Вильчевский поглядел на степановы мучения, взял из в очередной раз разваленной пирамиды помидор и целиком запихал в рот. Геометрическое равновесие пирамиды восстановлено самым чудесным образом.

— Жираф говорит бегемоту: «Ты такой толстый и нелепый, у тебя даже нет шеи. Укусишь — сразу падает. А я, если ем вкусненькое, у меня, пока до желудка дойдет, сто раз кайф словлю.»

Выпили. Иван закусил, хозяину водка не пошла. Напряг шею.

— Что, Стёп, не покатило? — сочувственно спросил, мелко помаргивая.

— Угу. Надрались мы, — запил пивом, перебивая неприятное ощущение.

Такое неприятное ощущения так же не нравилось уцелевшим жителям Помпеи. Вот уж было извержение в своё время!

— В пном-пень дырявый..! Так что там бегемот?

— Бегемот отвечает: «А как в смысле порыгать?»

— Вовремя ты мне его рассказал.

— Ну извини, — поставил стакан на Тамагочи. — Ай ты маленький! Я ж тебе позвоночничек чуть не сломал. Алкаш проклятый! Не пугайся, это не ты — алкаш, я алкаш проклятый.

С будущим орлом произошли метаморфозы. Клюв выгнулся орлино-попугайской кривизной. Но птенец стал каким-то сонным и зевает эдак придурошно глазёнками.

— Довоспитывались, — заглянув в инструкцию. — Бехиндером стал. Помрет с такими родителями.

— Что такое бехиндер?

— Инвалид.

Степан предложил сделать кофейную паузу. Вильчевский с охотой согласился, даже навязал свою помощь, лишь бы не находиться у бражного стола. Известно, как тяжело заходить в комнату с умирающим.
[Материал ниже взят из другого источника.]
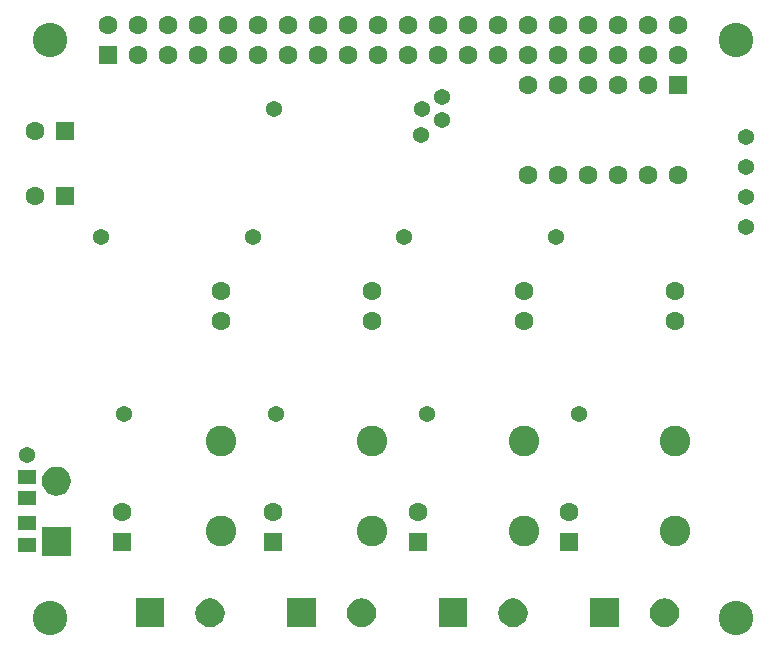
<source format=gbs>
G04 Layer_Color=16711935*
%FSLAX25Y25*%
%MOIN*%
G70*
G01*
G75*
%ADD42R,0.05912X0.05124*%
%ADD45R,0.06306X0.06306*%
%ADD46C,0.06306*%
%ADD47C,0.06306*%
%ADD48R,0.06306X0.06306*%
%ADD49R,0.06306X0.06306*%
%ADD50C,0.10243*%
%ADD51C,0.11500*%
%ADD52C,0.05400*%
G36*
X205959Y-186401D02*
X207132Y-186887D01*
X208140Y-187660D01*
X208913Y-188668D01*
X209399Y-189841D01*
X209564Y-191100D01*
X209399Y-192359D01*
X208913Y-193532D01*
X208140Y-194540D01*
X207132Y-195313D01*
X205959Y-195799D01*
X204700Y-195965D01*
X203441Y-195799D01*
X202268Y-195313D01*
X201260Y-194540D01*
X200487Y-193532D01*
X200001Y-192359D01*
X199836Y-191100D01*
X200001Y-189841D01*
X200487Y-188668D01*
X201260Y-187660D01*
X202268Y-186887D01*
X203441Y-186401D01*
X204700Y-186235D01*
X205959Y-186401D01*
D02*
G37*
G36*
X38023Y-195923D02*
X28377D01*
Y-186277D01*
X38023D01*
Y-195923D01*
D02*
G37*
G36*
X155459Y-186401D02*
X156632Y-186887D01*
X157640Y-187660D01*
X158413Y-188668D01*
X158899Y-189841D01*
X159064Y-191100D01*
X158899Y-192359D01*
X158413Y-193532D01*
X157640Y-194540D01*
X156632Y-195313D01*
X155459Y-195799D01*
X154200Y-195965D01*
X152941Y-195799D01*
X151768Y-195313D01*
X150760Y-194540D01*
X149987Y-193532D01*
X149501Y-192359D01*
X149336Y-191100D01*
X149501Y-189841D01*
X149987Y-188668D01*
X150760Y-187660D01*
X151768Y-186887D01*
X152941Y-186401D01*
X154200Y-186235D01*
X155459Y-186401D01*
D02*
G37*
G36*
X54459D02*
X55632Y-186887D01*
X56640Y-187660D01*
X57413Y-188668D01*
X57899Y-189841D01*
X58064Y-191100D01*
X57899Y-192359D01*
X57413Y-193532D01*
X56640Y-194540D01*
X55632Y-195313D01*
X54459Y-195799D01*
X53200Y-195965D01*
X51941Y-195799D01*
X50768Y-195313D01*
X49760Y-194540D01*
X48987Y-193532D01*
X48501Y-192359D01*
X48336Y-191100D01*
X48501Y-189841D01*
X48987Y-188668D01*
X49760Y-187660D01*
X50768Y-186887D01*
X51941Y-186401D01*
X53200Y-186235D01*
X54459Y-186401D01*
D02*
G37*
G36*
X104959D02*
X106132Y-186887D01*
X107140Y-187660D01*
X107913Y-188668D01*
X108399Y-189841D01*
X108564Y-191100D01*
X108399Y-192359D01*
X107913Y-193532D01*
X107140Y-194540D01*
X106132Y-195313D01*
X104959Y-195799D01*
X103700Y-195965D01*
X102441Y-195799D01*
X101268Y-195313D01*
X100260Y-194540D01*
X99487Y-193532D01*
X99001Y-192359D01*
X98836Y-191100D01*
X99001Y-189841D01*
X99487Y-188668D01*
X100260Y-187660D01*
X101268Y-186887D01*
X102441Y-186401D01*
X103700Y-186235D01*
X104959Y-186401D01*
D02*
G37*
G36*
X6823Y-172023D02*
X-2823D01*
Y-162377D01*
X6823D01*
Y-172023D01*
D02*
G37*
G36*
X3259Y-142501D02*
X4432Y-142987D01*
X5440Y-143760D01*
X6213Y-144768D01*
X6699Y-145941D01*
X6864Y-147200D01*
X6699Y-148459D01*
X6213Y-149632D01*
X5440Y-150640D01*
X4432Y-151413D01*
X3259Y-151899D01*
X2000Y-152065D01*
X741Y-151899D01*
X-432Y-151413D01*
X-1440Y-150640D01*
X-2213Y-149632D01*
X-2699Y-148459D01*
X-2864Y-147200D01*
X-2699Y-145941D01*
X-2213Y-144768D01*
X-1440Y-143760D01*
X-432Y-142987D01*
X741Y-142501D01*
X2000Y-142335D01*
X3259Y-142501D01*
D02*
G37*
G36*
X189523Y-195923D02*
X179877D01*
Y-186277D01*
X189523D01*
Y-195923D01*
D02*
G37*
G36*
X88523D02*
X78877D01*
Y-186277D01*
X88523D01*
Y-195923D01*
D02*
G37*
G36*
X139023D02*
X129377D01*
Y-186277D01*
X139023D01*
Y-195923D01*
D02*
G37*
D42*
X-7700Y-161257D02*
D03*
Y-168343D02*
D03*
X-7700Y-152943D02*
D03*
Y-145857D02*
D03*
D45*
X209200Y-15000D02*
D03*
D46*
X199200D02*
D03*
X189200D02*
D03*
X179200D02*
D03*
X169200D02*
D03*
D47*
X159200D02*
D03*
X209200Y-45000D02*
D03*
X199200D02*
D03*
X189200D02*
D03*
X179200D02*
D03*
X169200D02*
D03*
X159200D02*
D03*
X-5200Y-30600D02*
D03*
Y-52200D02*
D03*
X172900Y-157600D02*
D03*
X122400D02*
D03*
X74300D02*
D03*
X23800D02*
D03*
X208300Y-83700D02*
D03*
Y-93700D02*
D03*
X157800Y-83700D02*
D03*
Y-93700D02*
D03*
X107300Y-83700D02*
D03*
Y-93700D02*
D03*
X56800Y-83700D02*
D03*
Y-93700D02*
D03*
X209200Y5000D02*
D03*
Y-5000D02*
D03*
X199200Y5000D02*
D03*
Y-5000D02*
D03*
X189200Y5000D02*
D03*
Y-5000D02*
D03*
X179200Y5000D02*
D03*
Y-5000D02*
D03*
X169200Y5000D02*
D03*
Y-5000D02*
D03*
X159200Y5000D02*
D03*
Y-5000D02*
D03*
X149200Y5000D02*
D03*
Y-5000D02*
D03*
X139200Y5000D02*
D03*
Y-5000D02*
D03*
X129200Y5000D02*
D03*
Y-5000D02*
D03*
X119200Y5000D02*
D03*
Y-5000D02*
D03*
X109200Y5000D02*
D03*
Y-5000D02*
D03*
X99200Y5000D02*
D03*
Y-5000D02*
D03*
X89200Y5000D02*
D03*
Y-5000D02*
D03*
X79200Y5000D02*
D03*
Y-5000D02*
D03*
X69200Y5000D02*
D03*
Y-5000D02*
D03*
X59200Y5000D02*
D03*
Y-5000D02*
D03*
X49200Y5000D02*
D03*
Y-5000D02*
D03*
X39200Y5000D02*
D03*
Y-5000D02*
D03*
X29200Y5000D02*
D03*
Y-5000D02*
D03*
X19200Y5000D02*
D03*
D48*
X4800Y-30600D02*
D03*
Y-52200D02*
D03*
X19200Y-5000D02*
D03*
D49*
X172900Y-167600D02*
D03*
X122400D02*
D03*
X74300D02*
D03*
X23800D02*
D03*
D50*
X208300Y-133700D02*
D03*
Y-163700D02*
D03*
X157800Y-133700D02*
D03*
Y-163700D02*
D03*
X107300Y-133700D02*
D03*
Y-163700D02*
D03*
X56800Y-133700D02*
D03*
Y-163700D02*
D03*
D51*
X228400Y-192900D02*
D03*
X0D02*
D03*
Y0D02*
D03*
X228400D02*
D03*
D52*
X74700Y-23200D02*
D03*
X130600Y-26700D02*
D03*
X123800Y-23000D02*
D03*
X130500Y-19300D02*
D03*
X123500Y-31800D02*
D03*
X168500Y-65700D02*
D03*
X118000D02*
D03*
X17000D02*
D03*
X67500D02*
D03*
X231900Y-52600D02*
D03*
Y-42600D02*
D03*
Y-32600D02*
D03*
Y-62600D02*
D03*
X75200Y-124800D02*
D03*
X24700D02*
D03*
X-7800Y-138500D02*
D03*
X125700Y-124800D02*
D03*
X176200D02*
D03*
M02*

</source>
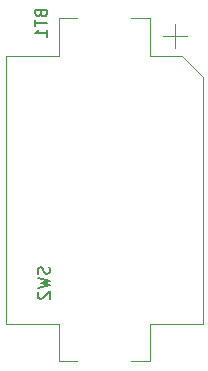
<source format=gbr>
%TF.GenerationSoftware,KiCad,Pcbnew,(5.1.8)-1*%
%TF.CreationDate,2021-03-25T23:04:17+02:00*%
%TF.ProjectId,charlie_keychain,63686172-6c69-4655-9f6b-657963686169,rev?*%
%TF.SameCoordinates,Original*%
%TF.FileFunction,Legend,Bot*%
%TF.FilePolarity,Positive*%
%FSLAX46Y46*%
G04 Gerber Fmt 4.6, Leading zero omitted, Abs format (unit mm)*
G04 Created by KiCad (PCBNEW (5.1.8)-1) date 2021-03-25 23:04:17*
%MOMM*%
%LPD*%
G01*
G04 APERTURE LIST*
%ADD10C,0.120000*%
%ADD11C,0.150000*%
G04 APERTURE END LIST*
D10*
%TO.C,BT1*%
X131730000Y-60390000D02*
X131730000Y-58390000D01*
X130730000Y-59390000D02*
X132730000Y-59390000D01*
X117380000Y-83740000D02*
X121880000Y-83740000D01*
X117380000Y-61040000D02*
X121880000Y-61040000D01*
X117380000Y-61040000D02*
X117380000Y-83740000D01*
X121880000Y-86940000D02*
X123430000Y-86940000D01*
X121880000Y-83740000D02*
X121880000Y-86940000D01*
X121880000Y-57840000D02*
X123430000Y-57840000D01*
X121880000Y-61040000D02*
X121880000Y-57840000D01*
X129580000Y-57840000D02*
X128030000Y-57840000D01*
X129580000Y-61040000D02*
X129580000Y-57840000D01*
X134080000Y-62840000D02*
X132280000Y-61040000D01*
X132280000Y-61040000D02*
X129580000Y-61040000D01*
X134080000Y-83740000D02*
X134080000Y-62840000D01*
X134080000Y-83740000D02*
X129580000Y-83740000D01*
X129580000Y-86940000D02*
X128030000Y-86940000D01*
X129580000Y-83740000D02*
X129580000Y-86940000D01*
D11*
X120358571Y-57479285D02*
X120406190Y-57622142D01*
X120453809Y-57669761D01*
X120549047Y-57717380D01*
X120691904Y-57717380D01*
X120787142Y-57669761D01*
X120834761Y-57622142D01*
X120882380Y-57526904D01*
X120882380Y-57145952D01*
X119882380Y-57145952D01*
X119882380Y-57479285D01*
X119930000Y-57574523D01*
X119977619Y-57622142D01*
X120072857Y-57669761D01*
X120168095Y-57669761D01*
X120263333Y-57622142D01*
X120310952Y-57574523D01*
X120358571Y-57479285D01*
X120358571Y-57145952D01*
X119882380Y-58003095D02*
X119882380Y-58574523D01*
X120882380Y-58288809D02*
X119882380Y-58288809D01*
X120882380Y-59431666D02*
X120882380Y-58860238D01*
X120882380Y-59145952D02*
X119882380Y-59145952D01*
X120025238Y-59050714D01*
X120120476Y-58955476D01*
X120168095Y-58860238D01*
%TO.C,SW2*%
X121054761Y-78966666D02*
X121102380Y-79109523D01*
X121102380Y-79347619D01*
X121054761Y-79442857D01*
X121007142Y-79490476D01*
X120911904Y-79538095D01*
X120816666Y-79538095D01*
X120721428Y-79490476D01*
X120673809Y-79442857D01*
X120626190Y-79347619D01*
X120578571Y-79157142D01*
X120530952Y-79061904D01*
X120483333Y-79014285D01*
X120388095Y-78966666D01*
X120292857Y-78966666D01*
X120197619Y-79014285D01*
X120150000Y-79061904D01*
X120102380Y-79157142D01*
X120102380Y-79395238D01*
X120150000Y-79538095D01*
X120102380Y-79871428D02*
X121102380Y-80109523D01*
X120388095Y-80300000D01*
X121102380Y-80490476D01*
X120102380Y-80728571D01*
X120197619Y-81061904D02*
X120150000Y-81109523D01*
X120102380Y-81204761D01*
X120102380Y-81442857D01*
X120150000Y-81538095D01*
X120197619Y-81585714D01*
X120292857Y-81633333D01*
X120388095Y-81633333D01*
X120530952Y-81585714D01*
X121102380Y-81014285D01*
X121102380Y-81633333D01*
%TD*%
M02*

</source>
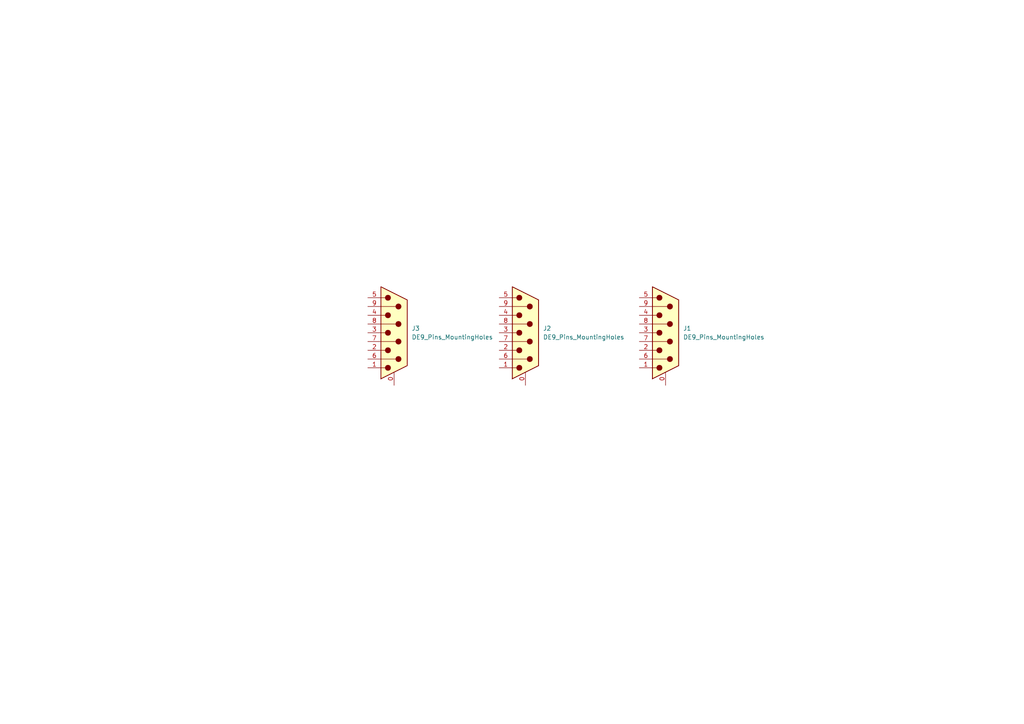
<source format=kicad_sch>
(kicad_sch
	(version 20250114)
	(generator "eeschema")
	(generator_version "9.0")
	(uuid "e42bcc36-c7d3-414a-8e1a-42e6cdd67034")
	(paper "A4")
	
	(symbol
		(lib_id "Connector:DE9_Pins_MountingHoles")
		(at 114.3 96.52 0)
		(unit 1)
		(exclude_from_sim no)
		(in_bom yes)
		(on_board yes)
		(dnp no)
		(fields_autoplaced yes)
		(uuid "89ae9519-e30f-40a4-8669-7a30518cbf26")
		(property "Reference" "J3"
			(at 119.38 95.2499 0)
			(effects
				(font
					(size 1.27 1.27)
				)
				(justify left)
			)
		)
		(property "Value" "DE9_Pins_MountingHoles"
			(at 119.38 97.7899 0)
			(effects
				(font
					(size 1.27 1.27)
				)
				(justify left)
			)
		)
		(property "Footprint" "Connector_Dsub:DSUB-9_Pins_Horizontal_P2.77x2.84mm_EdgePinOffset4.94mm_Housed_MountingHolesOffset4.94mm"
			(at 114.3 96.52 0)
			(effects
				(font
					(size 1.27 1.27)
				)
				(hide yes)
			)
		)
		(property "Datasheet" "~"
			(at 114.3 96.52 0)
			(effects
				(font
					(size 1.27 1.27)
				)
				(hide yes)
			)
		)
		(property "Description" "9-pin D-SUB connector, pins (male), Mounting Hole"
			(at 114.3 96.52 0)
			(effects
				(font
					(size 1.27 1.27)
				)
				(hide yes)
			)
		)
		(pin "7"
			(uuid "080ec7b9-e50b-47ba-b91b-0fe9ac3d9360")
		)
		(pin "5"
			(uuid "876b1097-d1ff-41bb-8747-e7ce65f23584")
		)
		(pin "4"
			(uuid "843df5b2-16e9-4f98-b987-76d6cd8ffc6b")
		)
		(pin "8"
			(uuid "5e342ab5-55c9-435d-89b7-3433a2776b6b")
		)
		(pin "9"
			(uuid "736f103b-a3d9-495c-be85-86711ff744b8")
		)
		(pin "3"
			(uuid "72d29f19-4e72-463a-ae15-f38030cbfc95")
		)
		(pin "2"
			(uuid "df00bb83-0b7d-4840-8c9a-5aa031d7c584")
		)
		(pin "6"
			(uuid "d11187aa-80bf-42b2-8f60-7824aa9ff2e3")
		)
		(pin "0"
			(uuid "6fb9ec86-ad30-43ea-b638-91c8634fc901")
		)
		(pin "1"
			(uuid "e3616f7e-6d1f-4af7-829c-0aebb7ff67a9")
		)
		(instances
			(project "terminator"
				(path "/e42bcc36-c7d3-414a-8e1a-42e6cdd67034"
					(reference "J3")
					(unit 1)
				)
			)
		)
	)
	(symbol
		(lib_id "Connector:DE9_Pins_MountingHoles")
		(at 152.4 96.52 0)
		(unit 1)
		(exclude_from_sim no)
		(in_bom yes)
		(on_board yes)
		(dnp no)
		(fields_autoplaced yes)
		(uuid "bfadc141-da36-4704-a8fc-2336e17f3e7f")
		(property "Reference" "J2"
			(at 157.48 95.2499 0)
			(effects
				(font
					(size 1.27 1.27)
				)
				(justify left)
			)
		)
		(property "Value" "DE9_Pins_MountingHoles"
			(at 157.48 97.7899 0)
			(effects
				(font
					(size 1.27 1.27)
				)
				(justify left)
			)
		)
		(property "Footprint" "Connector_Dsub:DSUB-9_Pins_Horizontal_P2.77x2.84mm_EdgePinOffset4.94mm_Housed_MountingHolesOffset4.94mm"
			(at 152.4 96.52 0)
			(effects
				(font
					(size 1.27 1.27)
				)
				(hide yes)
			)
		)
		(property "Datasheet" "~"
			(at 152.4 96.52 0)
			(effects
				(font
					(size 1.27 1.27)
				)
				(hide yes)
			)
		)
		(property "Description" "9-pin D-SUB connector, pins (male), Mounting Hole"
			(at 152.4 96.52 0)
			(effects
				(font
					(size 1.27 1.27)
				)
				(hide yes)
			)
		)
		(pin "7"
			(uuid "160e8e2a-751c-48e4-86f9-9b65831ccd96")
		)
		(pin "5"
			(uuid "e346da10-bce1-4574-9779-92b0110e6a27")
		)
		(pin "4"
			(uuid "4bf34b19-66b2-49c3-8f5b-e37a3dd73d63")
		)
		(pin "8"
			(uuid "eeb2a4fc-e447-48f2-8170-d9e1b841f77c")
		)
		(pin "9"
			(uuid "8c15c4b0-25aa-4187-afc9-a66a105ba4fa")
		)
		(pin "3"
			(uuid "0ba82f79-1574-40fe-be8f-f3eae31ba1c6")
		)
		(pin "2"
			(uuid "147b9751-c69b-4a45-9d91-320bc0b38558")
		)
		(pin "6"
			(uuid "bdd4874c-4c08-402c-9d96-cde88a575669")
		)
		(pin "0"
			(uuid "a89f5f6d-a16b-4e4d-8974-0a5b90383176")
		)
		(pin "1"
			(uuid "cc55db55-196d-4473-868e-656ba6f524f3")
		)
		(instances
			(project "terminator"
				(path "/e42bcc36-c7d3-414a-8e1a-42e6cdd67034"
					(reference "J2")
					(unit 1)
				)
			)
		)
	)
	(symbol
		(lib_id "Connector:DE9_Pins_MountingHoles")
		(at 193.04 96.52 0)
		(unit 1)
		(exclude_from_sim no)
		(in_bom yes)
		(on_board yes)
		(dnp no)
		(fields_autoplaced yes)
		(uuid "d12e3179-ca90-4f4d-ba59-853d5f04399d")
		(property "Reference" "J1"
			(at 198.12 95.2499 0)
			(effects
				(font
					(size 1.27 1.27)
				)
				(justify left)
			)
		)
		(property "Value" "DE9_Pins_MountingHoles"
			(at 198.12 97.7899 0)
			(effects
				(font
					(size 1.27 1.27)
				)
				(justify left)
			)
		)
		(property "Footprint" "Connector_Dsub:DSUB-9_Pins_Horizontal_P2.77x2.84mm_EdgePinOffset4.94mm_Housed_MountingHolesOffset4.94mm"
			(at 193.04 96.52 0)
			(effects
				(font
					(size 1.27 1.27)
				)
				(hide yes)
			)
		)
		(property "Datasheet" "~"
			(at 193.04 96.52 0)
			(effects
				(font
					(size 1.27 1.27)
				)
				(hide yes)
			)
		)
		(property "Description" "9-pin D-SUB connector, pins (male), Mounting Hole"
			(at 193.04 96.52 0)
			(effects
				(font
					(size 1.27 1.27)
				)
				(hide yes)
			)
		)
		(pin "7"
			(uuid "f1c6907d-f17f-449a-973f-aada7519f407")
		)
		(pin "5"
			(uuid "dfa67698-9b52-4002-962d-c9f4ac49f263")
		)
		(pin "4"
			(uuid "0c0aeed4-fe21-4d61-945d-8a7d900bea39")
		)
		(pin "8"
			(uuid "b0a0a259-63b8-4677-ba61-7bff463409d1")
		)
		(pin "9"
			(uuid "a0bb3569-dc7b-43cd-beca-4f0e6a2074d3")
		)
		(pin "3"
			(uuid "7e9631a6-b374-4fe9-aa88-376ebacdd4a1")
		)
		(pin "2"
			(uuid "9cd2dec3-636f-4ef7-bbe4-1e22b7445fda")
		)
		(pin "6"
			(uuid "5bdc28e8-5cf7-4834-b84d-e055a791de56")
		)
		(pin "0"
			(uuid "6e743d55-ff8a-483d-b848-f3ca3c4b5aa2")
		)
		(pin "1"
			(uuid "9f69ecfd-1fb1-489b-813b-108ec882ac54")
		)
		(instances
			(project ""
				(path "/e42bcc36-c7d3-414a-8e1a-42e6cdd67034"
					(reference "J1")
					(unit 1)
				)
			)
		)
	)
	(sheet_instances
		(path "/"
			(page "1")
		)
	)
	(embedded_fonts no)
)

</source>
Готовили кофе, пряча глаза друг от друга.

— Перестал даже пищать.

— Да что такое?! — взревел Иван. — Чувствуешь ведь себя последним подлецом из-за куска транзистора! — подскочил, схватил яйцо. — Тамагочичка! Ты будешь счастливым, морда?! Остопротивел ты мне! На, жри, поганец летучий! Мы же испереживались за тебя! Играй, гусь лапчатый! Укол на, фря такая!

Тамагочи хоть и ел, и играл, но против прежнего оставался вял и уныл. Степан потребовал яйцо к себе, он знает что делать. Для начала проверил счастливость. Счастливость невысока — одно раскрашенное сердечко из четырех. Потом взялся за воспитание. Играть не стал, а отшлепал, как сидорову козу.

— Ты ж забьёшь его до смерти. Ты не папа, ты свирепый варвар! Передай мне животное. Что, кукушонок, шары по чайнику с таким никудышным папашкой? Помнишь Порт-Артур? Вот тебе за это! Вот! На! На! Получай, япошка, в жопу гармошкой! — истыкав птенца уколами, как дуршлаг, проверил счастливость. По-прежнему: один из четырех. Существо, счастливость которого не изменяется в меньшую сторону после истязаний, нельзя не назвать русскими войсками в Порт-Артуре, или мазохистом.